COLUMBUS, Ohio—The ideal of Executive Order 12898 seems noble enough: that no group of people should bear a disproportionate share of negative environmental consequences that can result from commercial or governmental policies.
Signed into law by President Bill Clinton in 1994, EO 12898 was intended to address environmental injustice by developing a strategy to combat it.
"Environmental justice began as a social movement in the 1960s, in Black communities dealing with pollution," said Reed Sirak, an attorney with Cleveland-based Benesch, Friedlander, Coplan and Aronoff L.L.P. "It continues to be a key movement for the Biden administration in directing its environmental policy."
"My concern is that we've seen an increase in the off-site investigations of an otherwise compliant business," Sirak told an audience of about 150 at the Marriott Downtown Columbus. "When the EPA gets involved, they typically find something.

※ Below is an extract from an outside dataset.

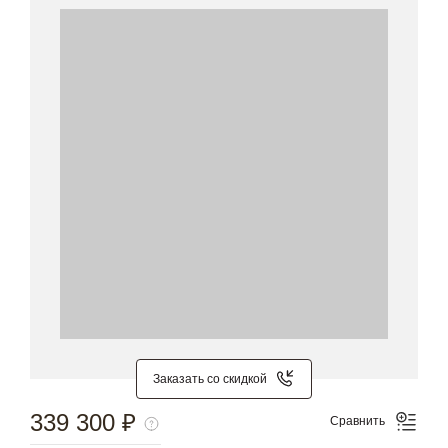
Заказать со скидкой
339 300 ₽
Сравнить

"And sometimes that means a headline can be created (for a particular business) that can be worse than the penalties themselves."
In May 2022, the Biden administration established a separate Environmental Justice Office within the U.S. EPA's Environment and Natural Resources Division, a regulatory division that Sirak says is ushering in "an entirely new era of enforcement at the EPA."
"The strategy provides a roadmap for using the Justice Department's civil and criminal enforcement authorities and tools to achieve President Biden's call," according to the OEJ's website. "The department seeks to advance environmental justice in underserved communities that have been historically marginalized and overburdened, including low-income communities, communities of color, and tribal and indigenous communities."